Een dag met lezingen van Stefan Vandoren, Laura Filion, Huib de Swart en Raimond Snellings, met een afsluitende borrel met diner! En dat allemaal gratis!
Stefan Vandoren - Black Holes, from theory to observation and back.
Black holes are perhaps the most mysterious objects in the universe. It is hard to observe them directly and to describe them theoretically. We review some of their mysterious properties and discuss outstanding challenges for future research.
Laura Filion - Hiding in a fluid: Autonomously revealing hidden local structures in colloidal systems.
Developments in machine learning have opened the door to a new generation of methods for studying phase transitions, due to their ability to efficiently and autonomously identify complex patterns in many-body systems. Applications of machine learning techniques in statistical physics vary from locating phase transitions in spin systems to pinpointing weak spots in colloidal glasses. The rapid emergence of machine learning applications in both statistical mechanics and materials science demonstrates that these techniques are destined to become an important tool for soft matter physics.
One problem this tool seems ideally suited to solve, both experimentally and in simulations, is the identification of different (crystalline) phases – even on the level of a single particle. For example, when we use either experiments or simulations to look at crystallization at the microscopic level, it is always a challenge to determine which particles are part of the fluid, and which ones have already crystallized. In this talk I will describe how machine learning techniques can automatically figure this out for us, even if we do not know in advance what crystal structure to look for. We will also examine how such methods might reveal new structural insights in “purely” disordered systems like glasses.
Huib de Swart - Nonlinear dynamics of tides in coastal and inland seas.
When inspecting tidal curves (time series of water level or velocity) of stations in coastal waters, it becomes evident that these curves are asymmetric and that the degree of asymmetry differs from location to location. This asymmetry does not result from direct astronomical forcing, but it is due to the nonlinear hydrodynamics of tides.

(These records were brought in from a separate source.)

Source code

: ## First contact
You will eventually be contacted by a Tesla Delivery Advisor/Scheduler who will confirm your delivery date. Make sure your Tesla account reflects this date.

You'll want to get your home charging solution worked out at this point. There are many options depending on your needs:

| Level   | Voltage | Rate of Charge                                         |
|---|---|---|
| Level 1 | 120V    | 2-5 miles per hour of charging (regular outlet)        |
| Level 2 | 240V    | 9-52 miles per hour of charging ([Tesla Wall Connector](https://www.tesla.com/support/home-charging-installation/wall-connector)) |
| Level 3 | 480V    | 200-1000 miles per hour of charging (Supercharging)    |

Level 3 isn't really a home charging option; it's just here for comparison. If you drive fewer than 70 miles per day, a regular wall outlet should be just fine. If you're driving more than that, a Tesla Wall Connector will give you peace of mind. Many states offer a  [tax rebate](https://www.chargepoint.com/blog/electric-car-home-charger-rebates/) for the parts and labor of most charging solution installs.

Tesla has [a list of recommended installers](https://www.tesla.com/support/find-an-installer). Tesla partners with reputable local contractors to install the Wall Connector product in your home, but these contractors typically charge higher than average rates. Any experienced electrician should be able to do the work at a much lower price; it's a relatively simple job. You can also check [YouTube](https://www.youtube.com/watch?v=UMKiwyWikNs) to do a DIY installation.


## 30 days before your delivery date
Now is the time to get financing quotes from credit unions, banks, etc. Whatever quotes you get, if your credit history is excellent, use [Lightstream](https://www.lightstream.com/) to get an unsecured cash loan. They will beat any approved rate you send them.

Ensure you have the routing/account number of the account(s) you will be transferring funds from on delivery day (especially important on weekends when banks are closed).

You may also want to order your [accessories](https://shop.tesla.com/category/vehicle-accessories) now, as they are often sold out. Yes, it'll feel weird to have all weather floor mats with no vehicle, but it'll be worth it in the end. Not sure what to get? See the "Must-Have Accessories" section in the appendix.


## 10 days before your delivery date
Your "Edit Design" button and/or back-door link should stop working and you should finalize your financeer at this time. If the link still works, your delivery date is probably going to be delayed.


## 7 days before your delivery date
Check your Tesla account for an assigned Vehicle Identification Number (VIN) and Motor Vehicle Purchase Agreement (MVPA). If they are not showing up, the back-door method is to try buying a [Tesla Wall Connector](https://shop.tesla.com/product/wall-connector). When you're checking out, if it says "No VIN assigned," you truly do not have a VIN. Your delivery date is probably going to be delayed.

In this presentation, various sources of tidal asymmetry will be identified and it will be demonstrated, by using simple mathematical-physical models, that each of them generates a different kind of asymmetry. Finally, the possibility of multiple tidal attractors and chaotic tides will be touched upon, as well the implications of nonlinear tides for transport of matter and for the formation of bottom patterns.
Raimond Snellings - What are the properties of matter at a few trillion degrees?
In heavy-ion collisions at the CERN Large hadron Collider droplets of extremely hot quark gluon plasma are produced. In this presentation I will give an accessible introduction how we study these smallest and hottest droplets of matter here on earth. I will show why this is so interesting for our understanding of the early universe, the properties of neutron stars and for the least understood fundamental force in nature, the strong force.